Service Accounts
As part of our 1.13.0 release series, we have added two new user account types. These are External Service account and Internal Service account.
The reason for adding these is that Service accounts retain username/password authentication capability even when SSO is enabled and password authentication is disabled for regular users. This allows service accounts to continue functioning for API integrations regardless of SSO configuration.
Account limits and permissions
Internal Service account
Each Catalyst build can have one Internal Service account. It will have full unrestricted permissions equivalent to a Super Admin user. Once created, this account can be used to handle all internal API calls such as creating other user accounts, adding users to user groups, etc.
External Service accounts
Each Catalyst build can have up to 5 External Service accounts. These must be given class or record permissions, as required. External Service accounts can be used for integrations with third party suppliers or for services such as DocuSign webhook handling which update envelope and signing statuses.
Creating service accounts
We currently do not have UI for creating these accounts, but they can be easily achieved via a Post API call in the sequencer.

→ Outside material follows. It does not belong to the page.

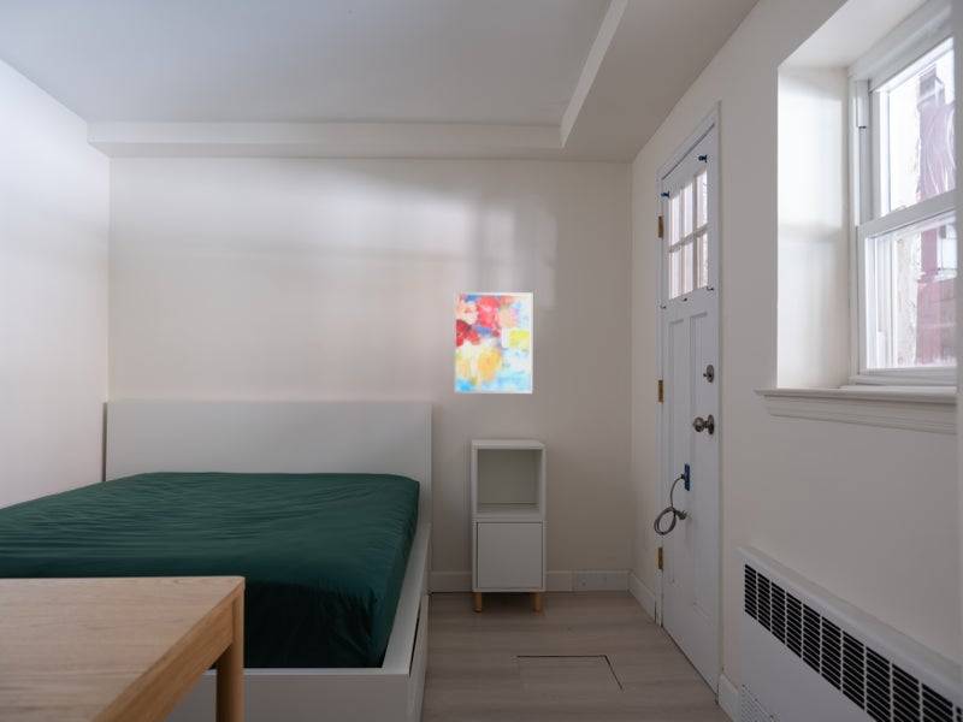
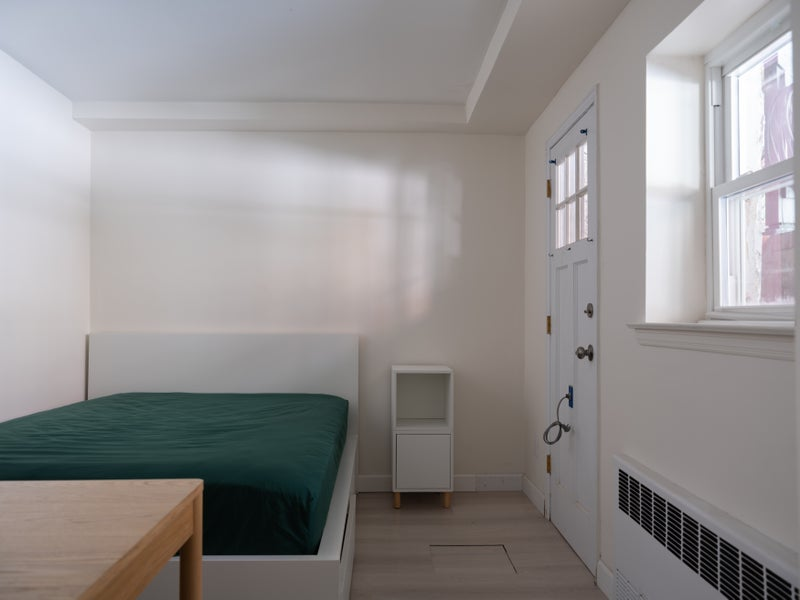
- wall art [453,291,533,395]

Set up the API call as follows:
The body of the API call should use the JSON:
{
"username": "[email-- doesn't need to be real there will be no activation email]",
"account\_type": "service\_external",
"first\_name": "[name]",
"last\_name": "[surname]",
"password": "[password]"
}An example is shown below:
Important: you don't have to attach the API call. Simply configure a red API Call actor on any sequence in the instance and, when ready, test it using any record ID. Remember to the delete the actor when you get a positive response which will show the new user ID.
Alternatively, you can use an API client like Postman to make the call and create the user account.

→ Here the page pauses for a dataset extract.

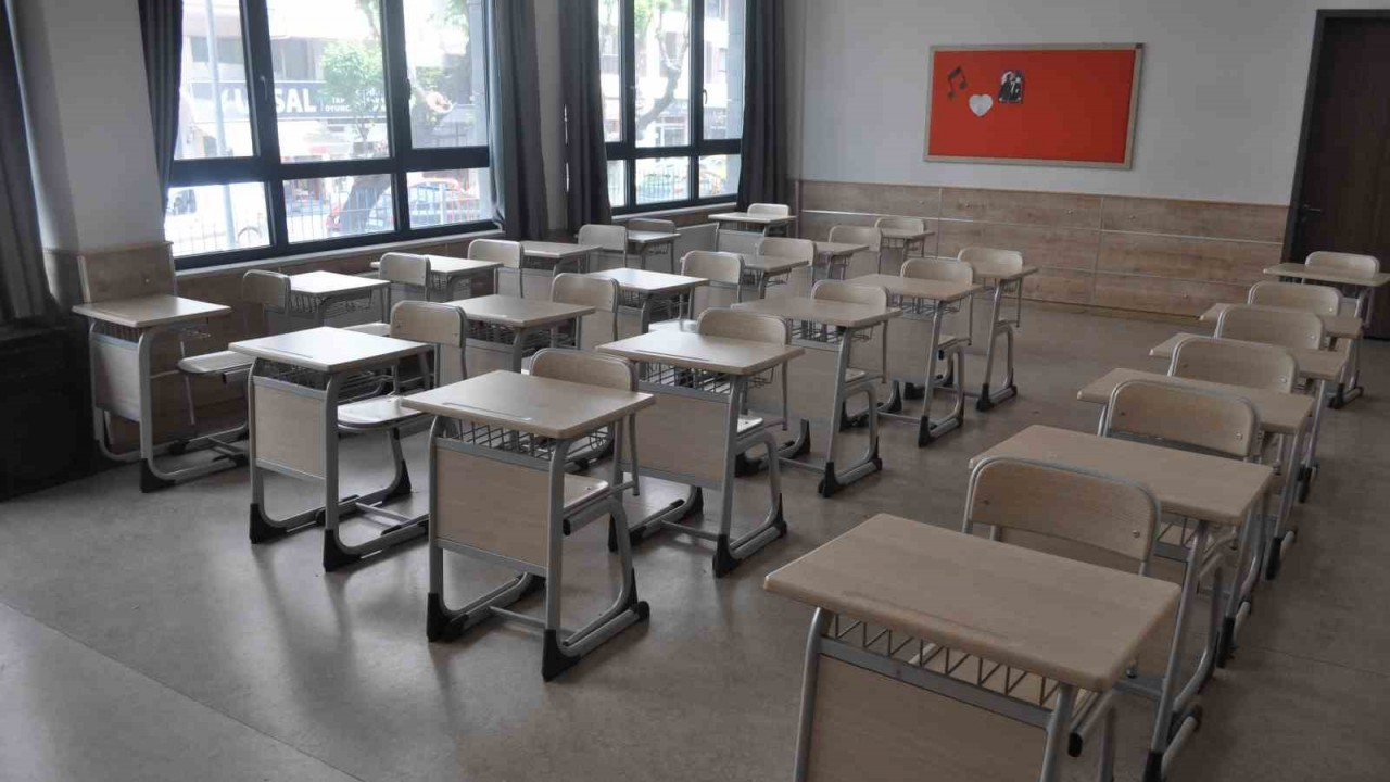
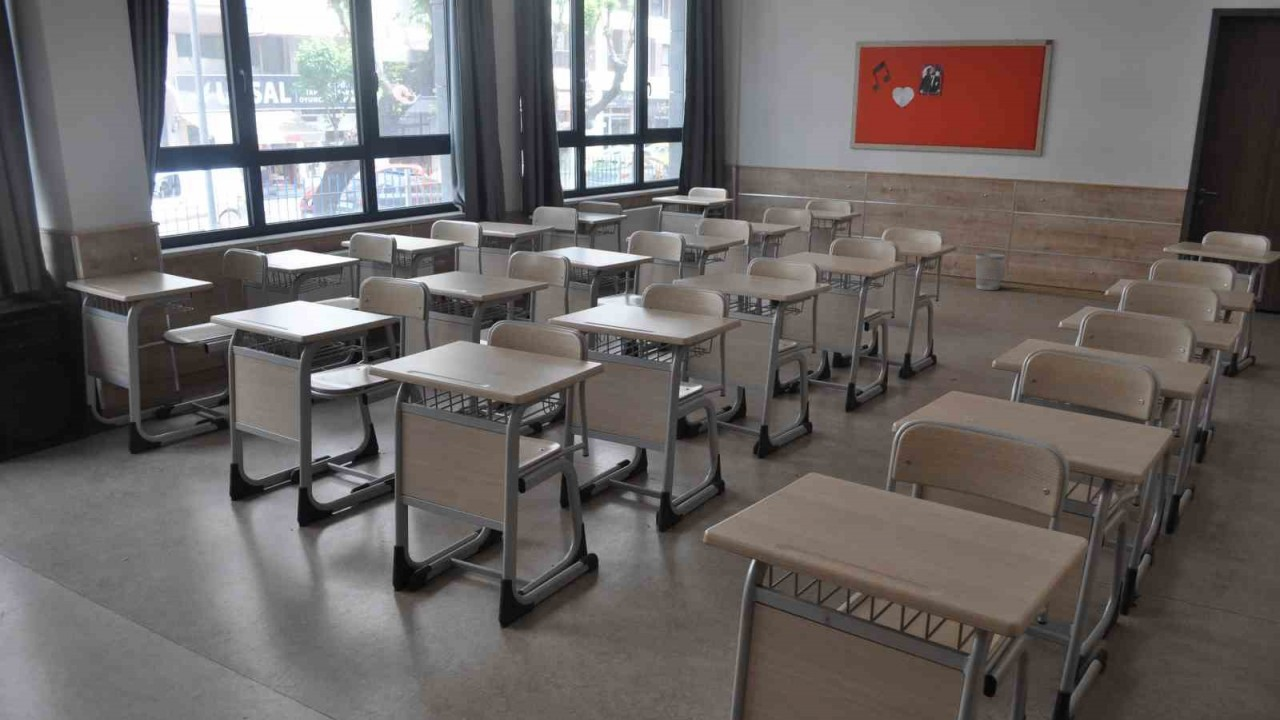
+ wastebasket [975,252,1006,291]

The user will be added to the user list in the normal way and the account type will be shown as Service External or Service Internal as appropriate.

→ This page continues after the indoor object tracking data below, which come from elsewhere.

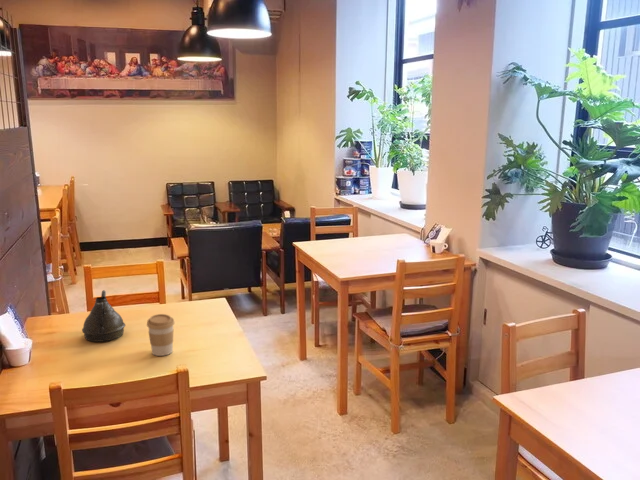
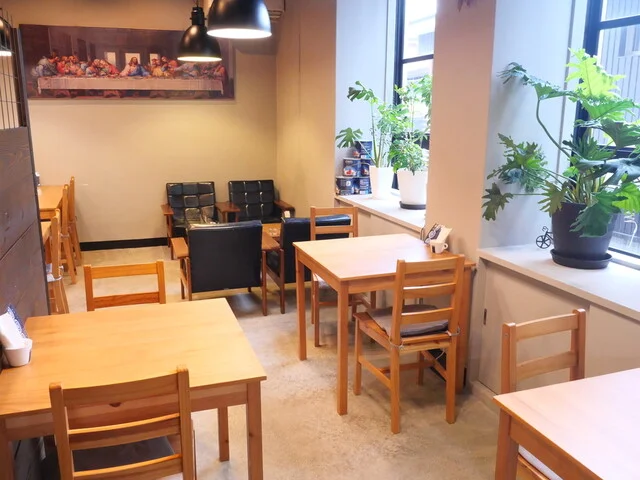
- coffee cup [146,313,175,357]
- teapot [81,289,126,343]
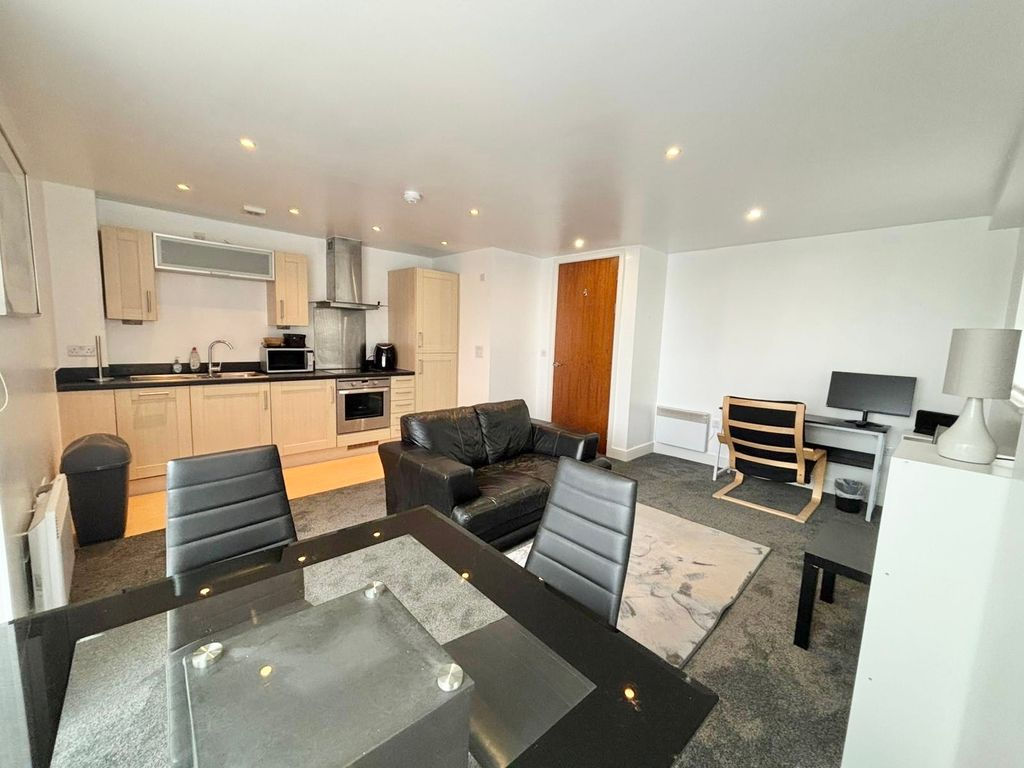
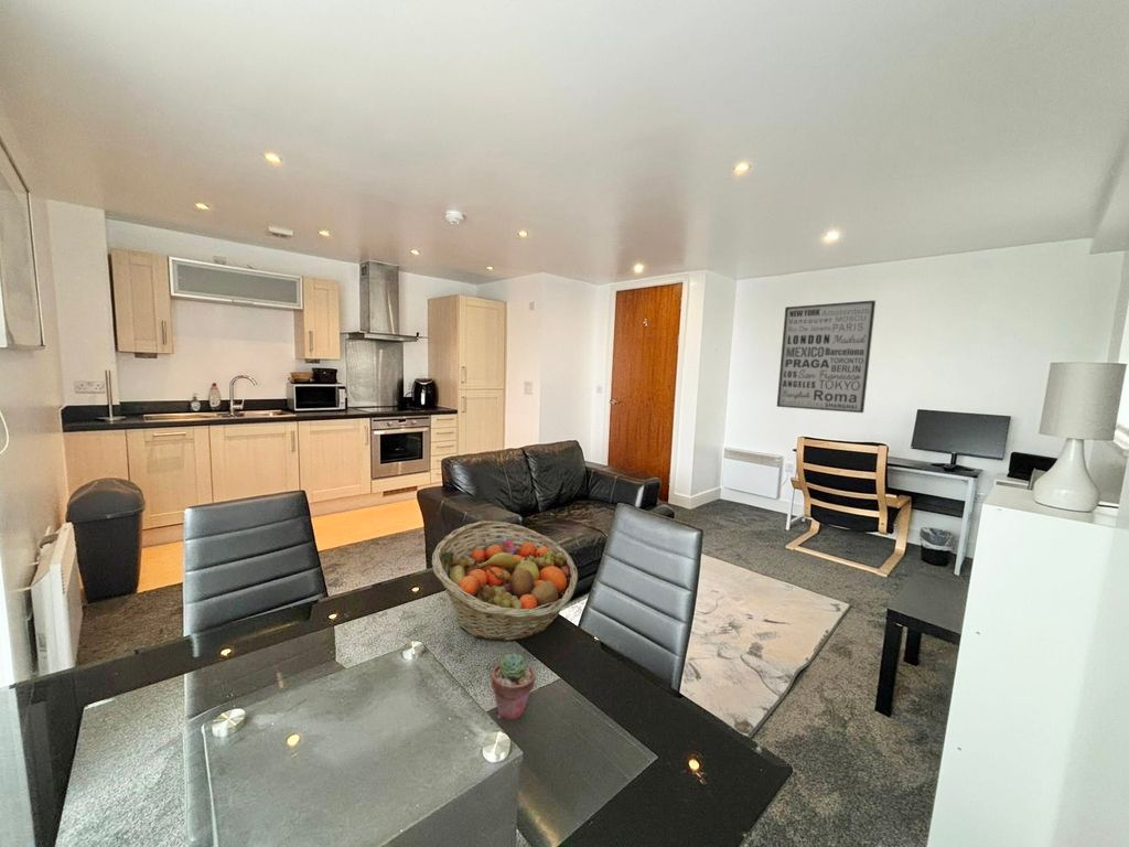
+ wall art [776,299,877,414]
+ potted succulent [491,652,537,721]
+ fruit basket [431,521,579,643]
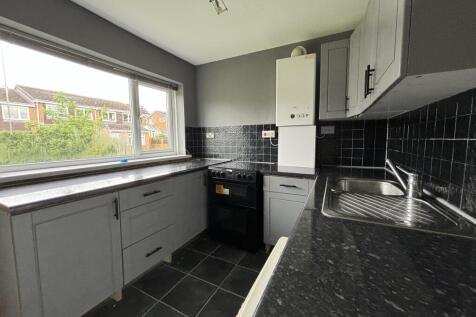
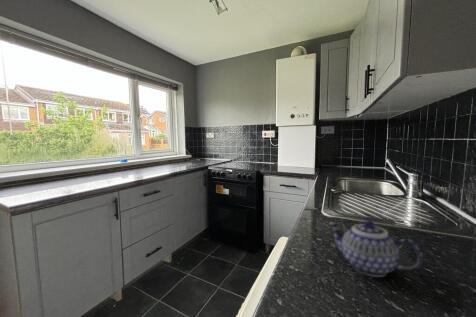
+ teapot [327,220,423,278]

Resetting or changing service account passwords
Neither of these account types can do a password reset from the login page. If for any reason the password needs to be reset, it must be done via a Patch API call. These are the only types of user account which can have a password changed in this way. Only a Super admin user can change the Service account's password. The Service account cannot change its own password.
Endpoint
{{client_url}}/api/users/[userID]
Body
{"password": "[new password]"}It is worth remembering that if you want to update the password for your Internal Service account, you will need to change your sequencer auth object to reference a different user because the Service account cannot be used to change its own password!
Converting an existing service account
If you have an existing "service" account which you would like to convert to one of these new account types, again a Patch request with the below body will suffice:
{"account\_type": "service\_external"} or {"account\_type": "service\_internal"}Useful info
- The value of the service account password must satisfy currently enforced password complexity requirements.
- A newly created Service Account is automatically activated. Hence the response to
POST /api/users/contains: "status": "active". An account activation email is never sent. - There is never the option against these types of user account to "Resend activation email".